— Cinq mille ! moins quinze cents, qui sont au sec au Maroc.
Alors, mon vieux, ça a bardé. Le patron s’est mis dans une gamme ! Il a fallu lui expliquer dix fois, lui montrer l’ordre écrit de l’adjudant et tous les papelards.
— Quinze cents balles de coton perdues ! Quinze cents balles de coton perdues ! — qu’il répétait sans cesse.

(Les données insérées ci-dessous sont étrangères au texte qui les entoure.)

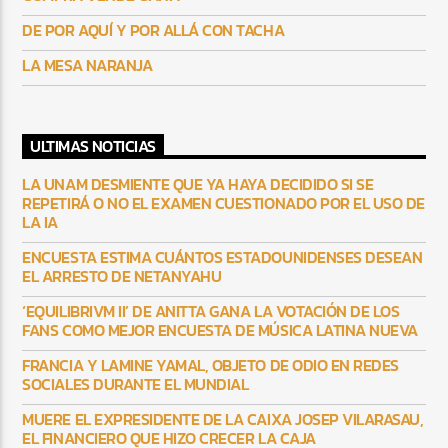
DE POR AQUÍ Y POR ALLÁ CON TACHA
LA MESA NARANJA
ULTIMAS NOTICIAS
LA UNAM DESMIENTE QUE YA HAYA DECIDIDO SI SE
REPETIRÁ O NO EL EXAMEN CUESTIONADO POR EL USO DE
LA IA
ENCUESTA ESTIMA CUÁNTOS ESTADOUNIDENSES DESEAN
EL ARRESTO DE NETANYAHU
‘EQUILIBRIVM II’ DE ANITTA GANA LA VOTACIÓN DE LOS
FANS COMO MEJOR ENCUESTA DE MÚSICA LATINA NUEVA
FRANCIA Y LAMINE YAMAL, OBJETO DE ODIO EN REDES
SOCIALES DURANTE EL MUNDIAL
MUERE EL EXPRESIDENTE DE LA CAIXA JOSEP VILARASAU,
EL FINANCIERO QUE HIZO CRECER LA CAJA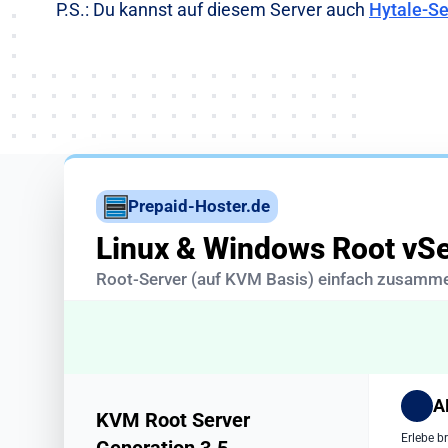
P.S.: Du kannst auf diesem Server auch
Hytale-Se
Prepaid-Hoster.de
Linux & Windows Root vSe
Root-Server (auf KVM Basis) einfach zusamme
A
KVM Root Server
Erlebe b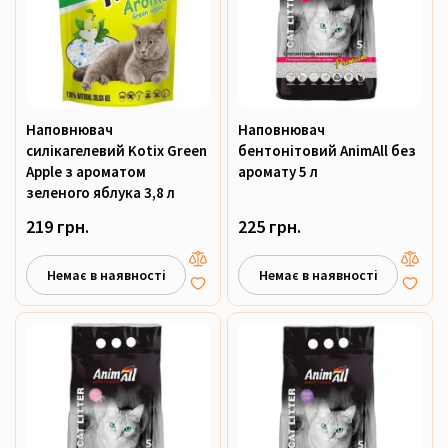
Наповнювач
Наповнювач
силікагелевий Kotix Green
бентонітовий AnimAll без
Apple з ароматом
аромату 5 л
зеленого яблука 3,8 л
219 грн.
225 грн.
Немає в наявності
Немає в наявності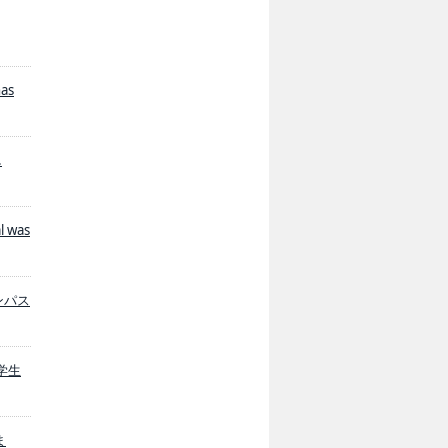
has
.
l was
ャンパス
留学生
ま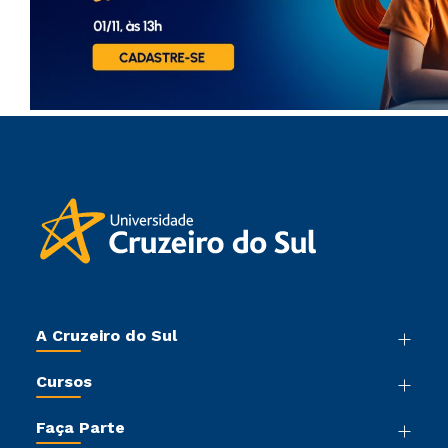
A Cruzeiro do Sul
Nossa História
Cursos
Sala de Imprensa
Graduação
Trabalhe Conosco
Faça Parte
Pós-graduação
Sou Colaborador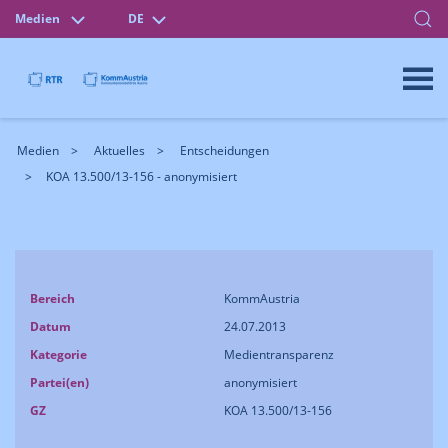
Medien
DE
Medien
Aktuelles
Entscheidungen
KOA 13.500/13-156 - anonymisiert
Bereich
KommAustria
Datum
24.07.2013
Kategorie
Medientransparenz
Partei(en)
anonymisiert
GZ
KOA 13.500/13-156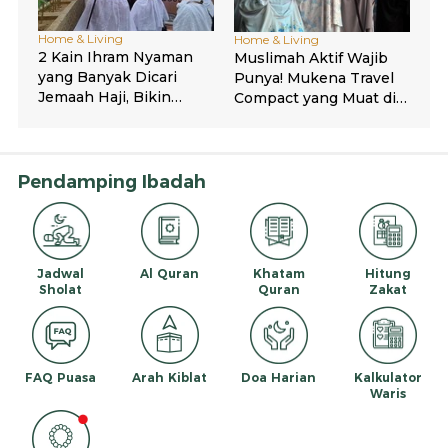
Pendamping Ibadah
Jadwal
Al Quran
Khatam
Hitung
Sholat
Quran
Zakat
FAQ Puasa
Arah Kiblat
Doa Harian
Kalkulator
Waris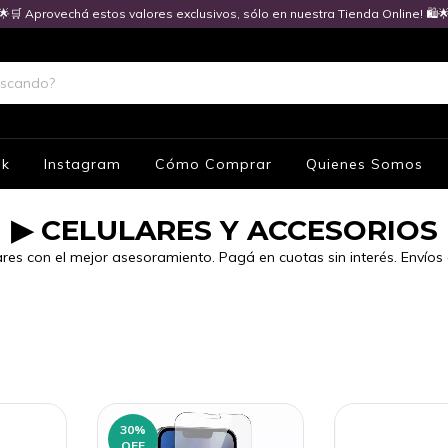
🌟🛒 Aprovechá estos valores exclusivos, sólo en nuestra Tienda Online! 🛍️
ok
Instagram
Cómo Comprar
Quienes Somos
▶ CELULARES Y ACCESORIOS
es con el mejor asesoramiento. Pagá en cuotas sin interés. Envíos 
30
%
OFF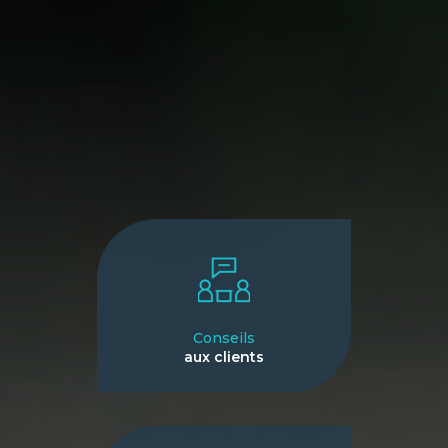
Conseils
aux clients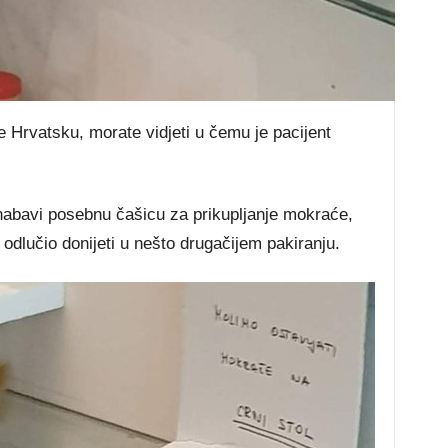
 je Hrvatsku, morate vidjeti u čemu je pacijent
i nabavi posebnu čašicu za prikupljanje mokraće,
k odlučio donijeti u nešto drugačijem pakiranju.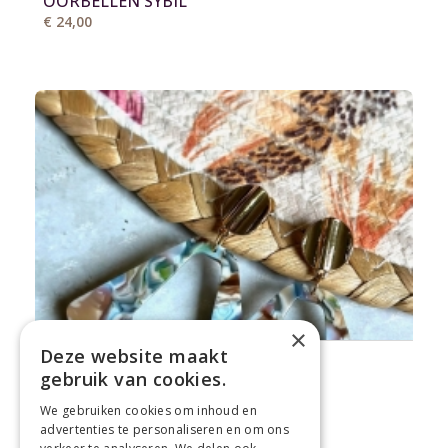
OORBELLEN SYBIL
€ 24,00
×
Deze website maakt
ILSE.POELS@HOTMAIL.COM
gebruik van cookies.
OORBELLEN SINDRA
€ 24,00
We gebruiken cookies om inhoud en
advertenties te personaliseren en om ons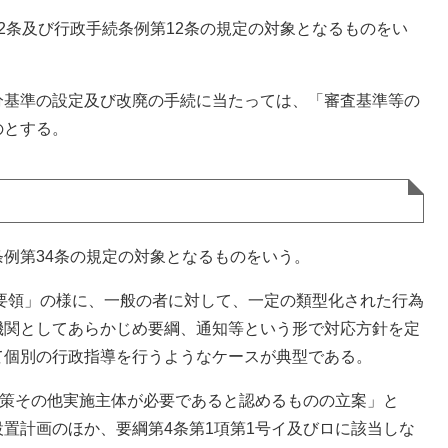
条及び行政手続条例第12条の規定の対象となるものをい
基準の設定及び改廃の手続に当たっては、「審査基準等の
のとする。
例第34条の規定の対象となるものをいう。
要領」の様に、一般の者に対して、一定の類型化された行為
機関としてあらかじめ要綱、通知等という形で対応方針を定
て個別の行政指導を行うようなケースが典型である。
政策その他実施主体が必要であると認めるものの立案」と
置計画のほか、要綱第4条第1項第1号イ及びロに該当しな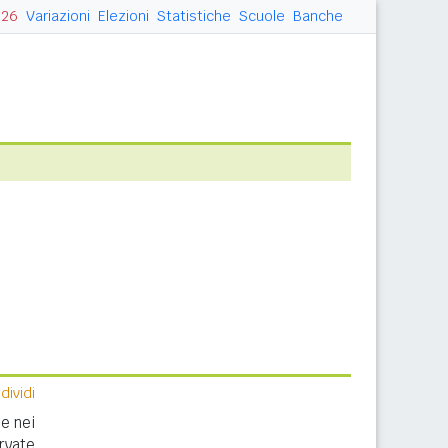
026
Variazioni
Elezioni
Statistiche
Scuole
Banche
ividi
e nei
rvate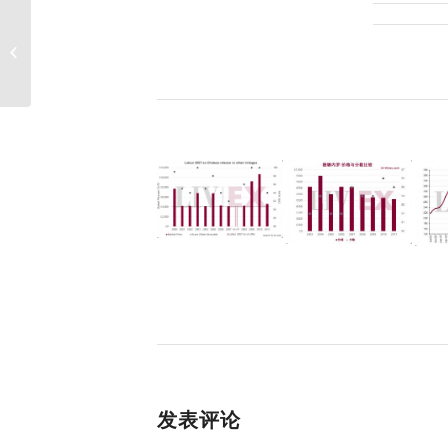
2012年期酒：寻找中级
名庄中幸存的珍宝
发表评论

Alors Fourgues, qui en avait plein le dos de cette affaire-là, depuis le Maroc, lui a mis le marché en main, et lui a dit en pleine figure que, s’il n’approuvait pas sa conduite, il pouvait bien passer à un autre la suite du Pamir, de la machine, du coton, et que sans officiers ni équipage c’était un peu vert de se faire attraper. Le patron a eu peur. Il a tapé sur l’épaule du pacha :
— Nous arrangerons ça, mon bon ami. Ne vous emballez pas. C’est très bien. Tout ce que j’en disais, c’est pour les actionnaires. Je vais voir l’amiral, et puis vous êtes en règle, l’État se chargera de tout. Et puis on verra à faire affréter le Pamir, ou bien une autre combinaison.

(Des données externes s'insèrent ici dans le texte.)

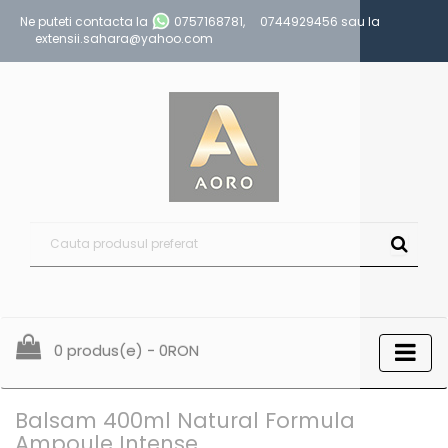
Ne puteti contacta la
0757168781
,
0744929456
sau la
extensii.sahara@yahoo.com
0 produs(e) - 0RON
Balsam 400ml Natural Formula
Ampoule Intense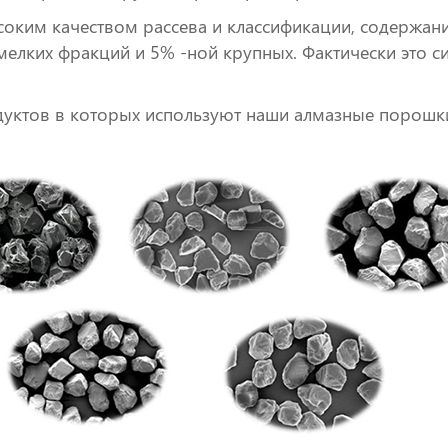
соким качеством рассева и классификации, содержа
 мелких фракций и 5% -ной крупных. Фактически это 
дуктов в которых используют наши алмазные порошк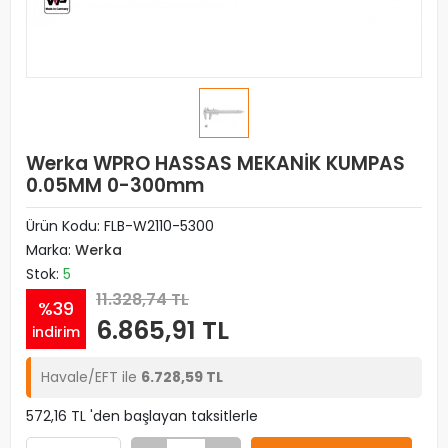
Werka WPRO HASSAS MEKANİK KUMPAS
0.05MM 0-300mm
Ürün Kodu:
FLB-W2110-5300
Marka:
Werka
Stok:
5
11.328,74 TL
%39
6.865,91 TL
indirim
Havale/EFT ile
6.728,59 TL
572,16 TL 'den başlayan taksitlerle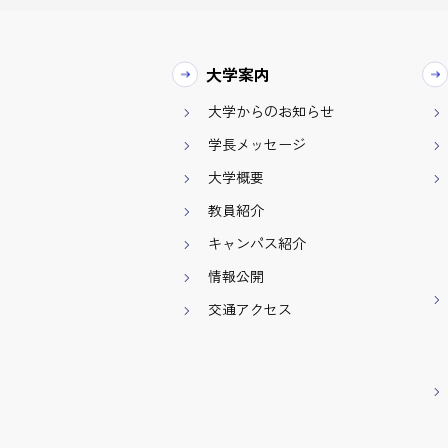
大学案内
大学からのお知らせ
学長メッセージ
大学概要
教員紹介
キャンパス紹介
情報公開
交通アクセス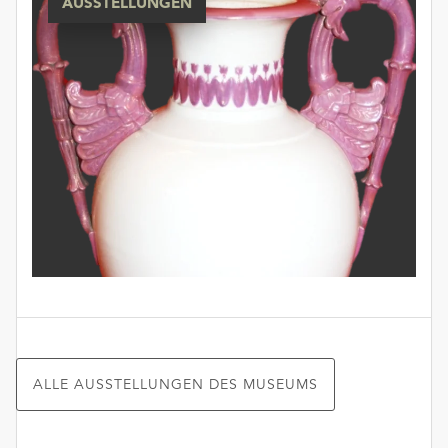
AUSSTELLUNGEN
ALLE AUSSTELLUNGEN DES MUSEUMS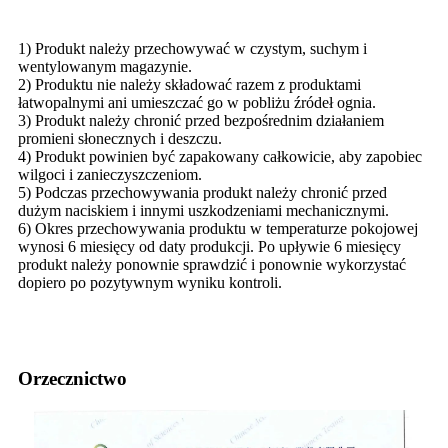
1) Produkt należy przechowywać w czystym, suchym i
wentylowanym magazynie.
2) Produktu nie należy składować razem z produktami
łatwopalnymi ani umieszczać go w pobliżu źródeł ognia.
3) Produkt należy chronić przed bezpośrednim działaniem
promieni słonecznych i deszczu.
4) Produkt powinien być zapakowany całkowicie, aby zapobiec
wilgoci i zanieczyszczeniom.
5) Podczas przechowywania produkt należy chronić przed
dużym naciskiem i innymi uszkodzeniami mechanicznymi.
6) Okres przechowywania produktu w temperaturze pokojowej
wynosi 6 miesięcy od daty produkcji. Po upływie 6 miesięcy
produkt należy ponownie sprawdzić i ponownie wykorzystać
dopiero po pozytywnym wyniku kontroli.
Orzecznictwo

Il est parti tout miel. Je sais ce que ça veut dire. Ça coûtera chaud à la princesse. Il a dû remuer ciel et terre. Le lendemain un capitaine de vaisseau est venu à bord et demanda à Fourgues combien il peut prendre de charbon.
— Trois mille tonnes !
— L’État vous prend pour porter du charbon à l’armée navale. Les chalands de charbon accosteront à midi, et vous l’embarquerez séance tenante.
— Et où le mettrai-je ? J’ai une cale pleine, l’autre à moitié de coton.

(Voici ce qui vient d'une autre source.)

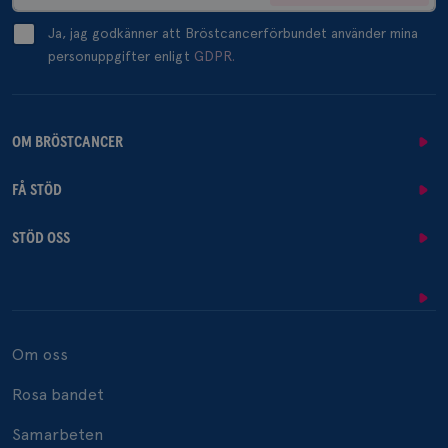
Ja, jag godkänner att Bröstcancerförbundet använder mina
personuppgifter enligt
GDPR.
OM BRÖSTCANCER
FÅ STÖD
STÖD OSS
Om oss
Rosa bandet
Samarbeten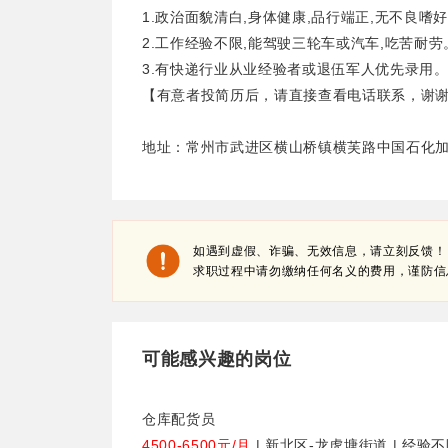
1.政治面貌清白,身体健康,品行端正,无不良嗜
2.工作经验不限,能驾驶三轮车或汽车,吃苦耐劳
3.有快递行业从业经验者或退伍军人优先录用
【有意者投简历后，请直接查看电话联系，谢
地址：常州市武进区横山桥镇横芙路中国石化加
如遇到虚假、诈骗、无效信息，请立刻反馈！
求职过程中请勿缴纳任何名义的费用，谨防信
可能感兴趣的岗位
仓库配货员
4500-6500元/月
| 新北区-龙虎塘街道 | 经验不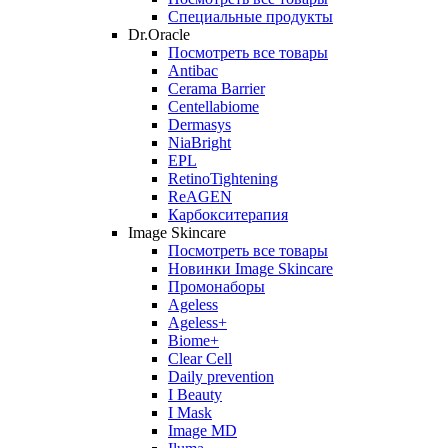
Специальные продукты
Dr.Oracle
Посмотреть все товары
Antibac
Cerama Barrier
Centellabiome
Dermasys
NiaBright
EPL
RetinoTightening
ReAGEN
Карбокситерапия
Image Skincare
Посмотреть все товары
Новинки Image Skincare
Промонаборы
Ageless
Ageless+
Biome+
Clear Cell
Daily prevention
I Beauty
I Mask
Image MD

Voilà l’autre qui se met à tempêter, qu’on le fait déranger pour rien, que personne n’avait dit que le bateau était chargé, et qu’il ne savait pas où fourrer le coton, et que Fourgues aurait bien pu tout débarquer au Maroc, et que ça n’avait pas le sens commun d’avoir à faire à un bateau, ni vide, ni plein. Ils ne mâchent pas leurs mots dans la marine de guerre, quand ils parlent à ceux du commerce. Mais Fourgues l’a pris à la bonne, parce qu’il avait l’idée de pousser jusqu’à Orange, et que le reste, il s’en moquait sur l’instant. D’ailleurs, il savait que le patron réglerait tout ça bien mieux que lui, avec les autorités. Ça n’a pas traîné. Il est revenu le lendemain et a dit, qu’après entente, on viderait la cale avant du Pamir, qu’on y mettrait quinze cents tonnes de charbon spécial pour torpilleurs, mais qu’on laisserait le coton derrière. Après avoir ravitaillé l’armée navale, le Pamir ira en Angleterre décharger son coton à Liverpool, afin que tout ne soit pas perdu, et puis fera du charbon à Cardiff et ira de nouveau en armée navale.